NON-FICTION RISK: SAY IT
Say the things– write the things– that you are afraid to say. I recently shared about my fear of, “Who would ever want to buy my book?” And earlier this week, I confessed not just a past sin that I’ve conquered (which would feel safer) but a current area where God is at work in my heart.

At the root of writing is a willingness to dropkick the fear and decide to SAY THE THING THAT FEELS RISKY.

I don’t mean that you go around, willy-nilly, saying anything and everything that pops into your head. But I mean, there are things that you KNOW are the right thing… that you KNOW you need to say, but fear and self-concern holds you back. In blogging, I’ve noticed that the things that I’m the most cautious about writing, and the things I’m the most passionate about, are the things that get the biggest reactions.

And even more than reactions, my tracking data confirms that they are the things that people still read. They are the articles that people write me about, that keep impacting people’s hearts & lives.

But I can’t accurately predict in advance which things will resonate, and which things won’t. And neither can you. The only way to know, and know for sure, is to RISK. If you want to write great non-fiction, you have to actually say the stuff that feels vulnerable.

FICTION RISK: TORTURE/KILL THE CHARACTER
My favorite thing about reading and watching Elisabeth Gaskell’s works (as opposed to Jane Austen, who I also love but for very different reasons) is the difficult reality of her world. Wonderful characters– characters you love– die. People you care about get injuries that threaten their livelihood and ruin their lives. Everyone suffers real loss, not just the “safe” peripheral characters.

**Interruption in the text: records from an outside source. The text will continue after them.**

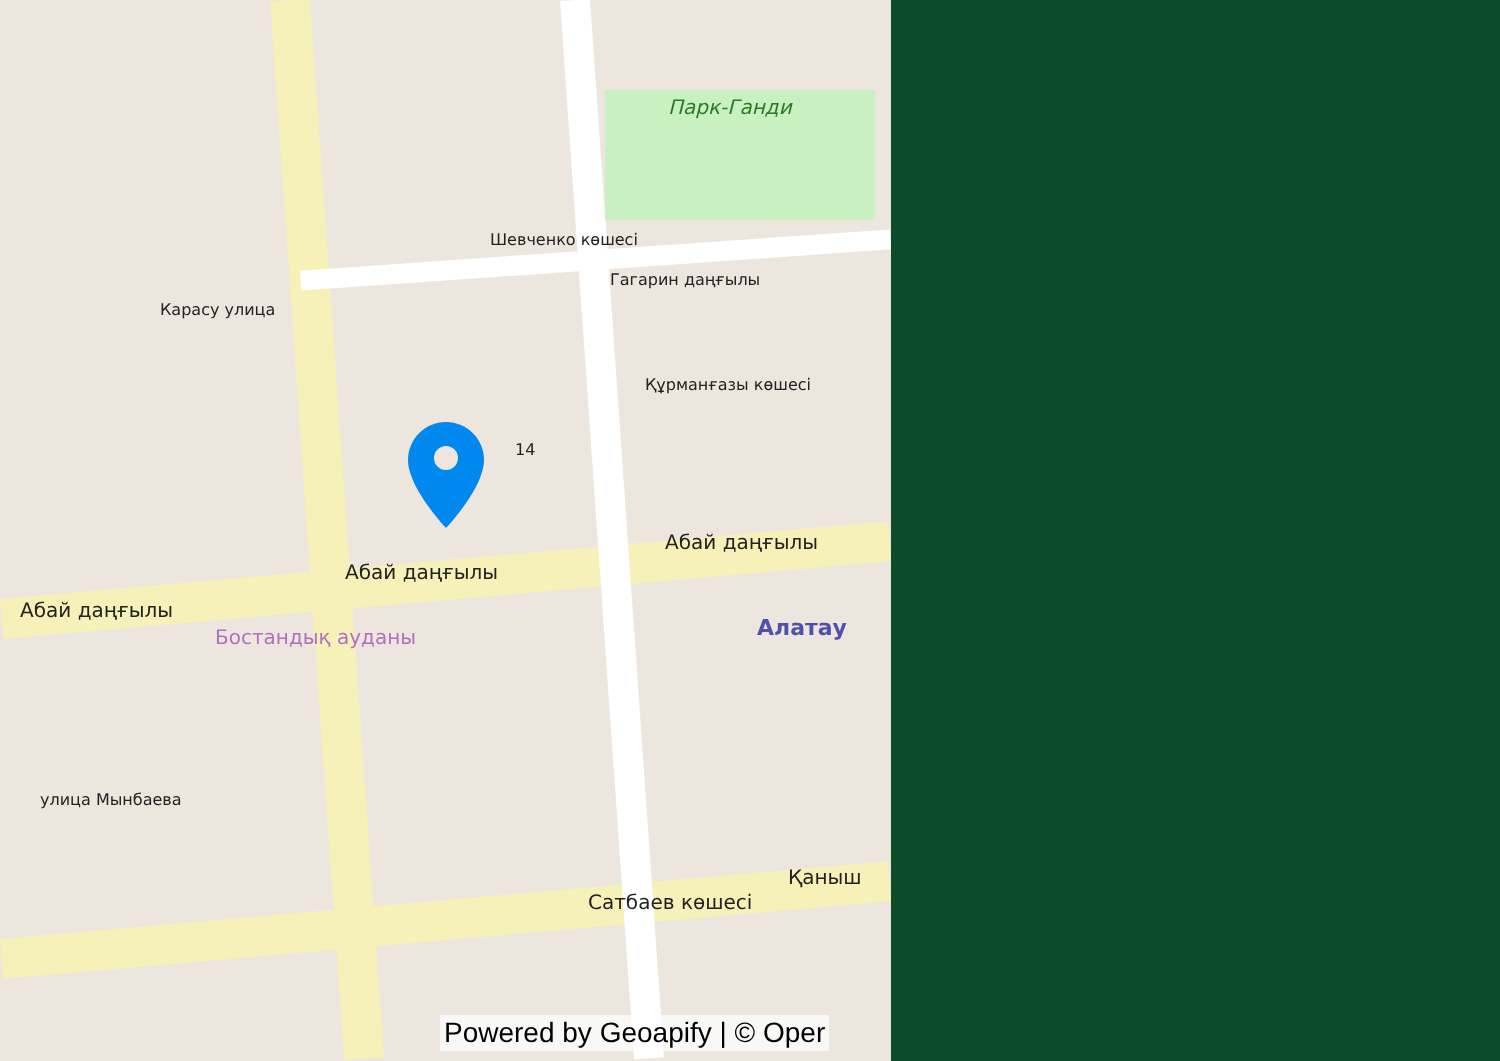Шевченко көшесі
Парк-Ганди
Құрманғазы көшесі
Гагарин даңғылы
Карасу улица
Абай даңғылы
Абай даңғылы
Абай даңғылы
Бостандық ауданы Алатау
улица Мынбаева
Сатбаев көшесі
Қаныш
14
Powered by Geoapify | © Oper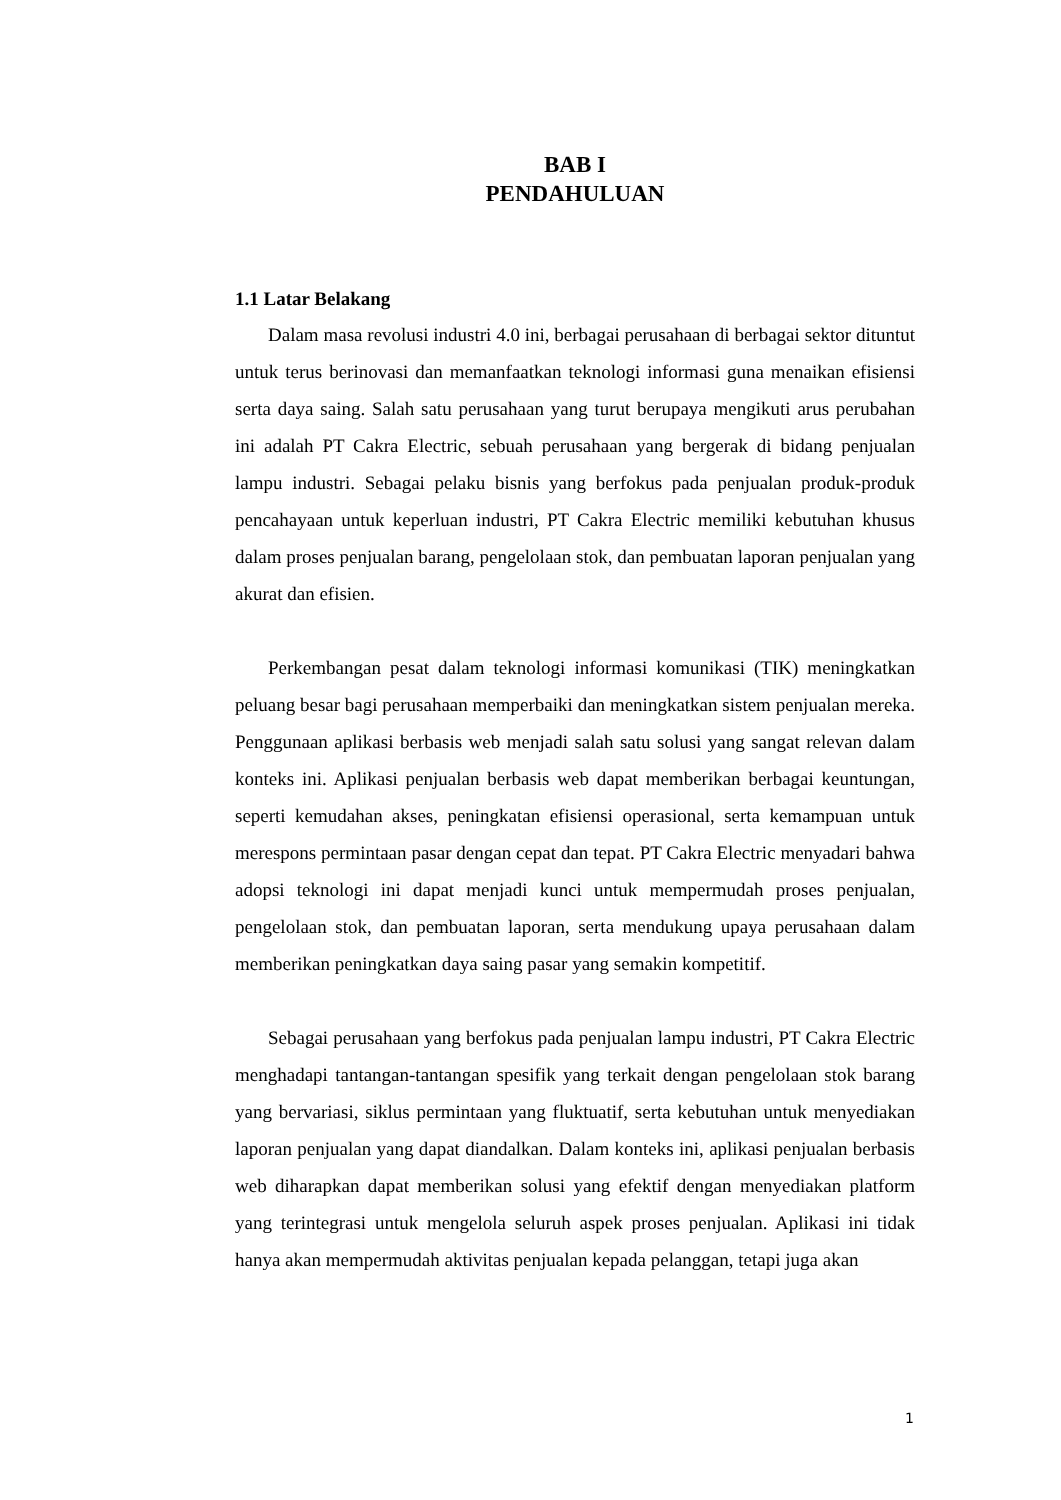BAB I
PENDAHULUAN
1.1 Latar Belakang
Dalam masa revolusi industri 4.0 ini, berbagai perusahaan di berbagai sektor dituntut untuk terus berinovasi dan memanfaatkan teknologi informasi guna menaikan efisiensi serta daya saing. Salah satu perusahaan yang turut berupaya mengikuti arus perubahan ini adalah PT Cakra Electric, sebuah perusahaan yang bergerak di bidang penjualan lampu industri. Sebagai pelaku bisnis yang berfokus pada penjualan produk-produk pencahayaan untuk keperluan industri, PT Cakra Electric memiliki kebutuhan khusus dalam proses penjualan barang, pengelolaan stok, dan pembuatan laporan penjualan yang akurat dan efisien.
Perkembangan pesat dalam teknologi informasi komunikasi (TIK) meningkatkan peluang besar bagi perusahaan memperbaiki dan meningkatkan sistem penjualan mereka. Penggunaan aplikasi berbasis web menjadi salah satu solusi yang sangat relevan dalam konteks ini. Aplikasi penjualan berbasis web dapat memberikan berbagai keuntungan, seperti kemudahan akses, peningkatan efisiensi operasional, serta kemampuan untuk merespons permintaan pasar dengan cepat dan tepat. PT Cakra Electric menyadari bahwa adopsi teknologi ini dapat menjadi kunci untuk mempermudah proses penjualan, pengelolaan stok, dan pembuatan laporan, serta mendukung upaya perusahaan dalam memberikan peningkatkan daya saing pasar yang semakin kompetitif.
Sebagai perusahaan yang berfokus pada penjualan lampu industri, PT Cakra Electric menghadapi tantangan-tantangan spesifik yang terkait dengan pengelolaan stok barang yang bervariasi, siklus permintaan yang fluktuatif, serta kebutuhan untuk menyediakan laporan penjualan yang dapat diandalkan. Dalam konteks ini, aplikasi penjualan berbasis web diharapkan dapat memberikan solusi yang efektif dengan menyediakan platform yang terintegrasi untuk mengelola seluruh aspek proses penjualan. Aplikasi ini tidak hanya akan mempermudah aktivitas penjualan kepada pelanggan, tetapi juga akan
1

It’s why people are nuts about Downton Abbey. People actually die. Main characters– the ones you love and care about– are jailed, attacked, lied about, jilted at the altar, and killed off. They face extreme tragedy and difficulty. The writers have no problem torturing and killing their characters.

If you want to write good fiction, be fierce. Don’t allow only your secondary or tertiary characters to suffer real loss. Cause your main characters to experience heart-wrenching pain– do it on purpose– and your work will be the better for it. 

BECOME A BETTER WRITER: RISK
Whatever you’re writing, if you don’t risk, you’re withholding the vulnerability and reality that makes your voice different from others’.

Take some calculated risks with your writing. Write the blogpost about the issue you feel strongly about. Kill off the character that would throw the book into a whirlwind. Consider sharing the thing that feels vulnerable. Put your main character through emotional turmoil.

To become a better writer, risk. And I will too.